(597a) Apparatus Design for Liquid-Liquid Extraction Combined with Heterogeneously Catalyzed Esterification

In biorefinery processes downstream processing often suffers from poor economics. Target constituents do not turn up in broths in appropriate concentration for simple separation technologies. For instance, black liquor evaporation condensate from pulping contains carboxylic acids at low concentration. Isolation of these constituents from the aqueous effluent fails because economic feasibility cannot be achieved by state of the art downstream processes. The gap between expectations and needs may be solved by combining simple solvent extraction with proper chosen chemical conversion by esterification due to changes in the substance properties. The esterification of carboxylic acids is a well investigated chemical reaction, and esters have a wide applicability. Unfavorably esterification reactions are slow chemical equilibrium reactions and catalytic acceleration is recommended. High water content of the reaction broth shifts the chemical equilibrium composition to the reactant side. Via liquid-liquid extraction the carboxylic acids can be transferred into the solvent phase prior to or after esterification, and the limitation of conversion because of high water load is avoided. Due to the limited solubility in the solvent phase the byproduct water is transferred to the aqueous phase. Conversion of the carboxylic acids is either accelerated by catalysis of esterification in the carrier phase or in the solvent phase.

However, the application of reactive separation processes accelerated with heterogeneous catalysis does induce new demands to apparatus design, when implemented in a continuous process. The Taylor-Couette Disc Contactor (TCDC), a hybrid of the Rotating Disc Contactor (RDC) and the Taylor-Couette Reactor (TCR) satisfies the requirements necessary for intensive liquid-liquid-solid phase contact. In operation the main advantage of the TCDC over the RDC is, that the TCDC does not need stator rings to provide sufficient phase contact. Accumulation of the catalyst in dead zones of stator rings along the reactor can therefore be avoided. Shaft and rotor discs induce a similar flow pattern to banded two phase flow in Taylor-Couette reactors. Banded two phase flow provides proper mixing and sufficient residence time for solid catalysts in the rotor compartments.
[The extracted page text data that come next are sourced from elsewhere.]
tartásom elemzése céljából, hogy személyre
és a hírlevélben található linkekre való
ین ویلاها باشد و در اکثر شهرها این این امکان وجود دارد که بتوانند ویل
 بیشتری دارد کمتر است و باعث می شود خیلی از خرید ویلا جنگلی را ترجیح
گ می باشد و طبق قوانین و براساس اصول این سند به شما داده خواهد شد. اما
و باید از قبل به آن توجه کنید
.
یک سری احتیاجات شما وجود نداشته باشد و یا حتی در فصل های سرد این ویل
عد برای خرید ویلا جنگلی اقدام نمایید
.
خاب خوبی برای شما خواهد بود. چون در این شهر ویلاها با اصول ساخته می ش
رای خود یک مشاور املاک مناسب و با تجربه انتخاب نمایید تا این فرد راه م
Several experiments were carried out to quantify liquid-liquid flow in presence of a solid phase in the TCDC. Beyond the critical rotational speed the catalyst is dragged by the toroidal vortexes. Even in the presence of the dispersed solvent phase the catalyst particles remain within the single compartment for a reasonable residence time. The results confirm applicability of the three-phase reactor TCDC in intensification of mass transfer unit operations by chemical conversion of phase transfer constituents.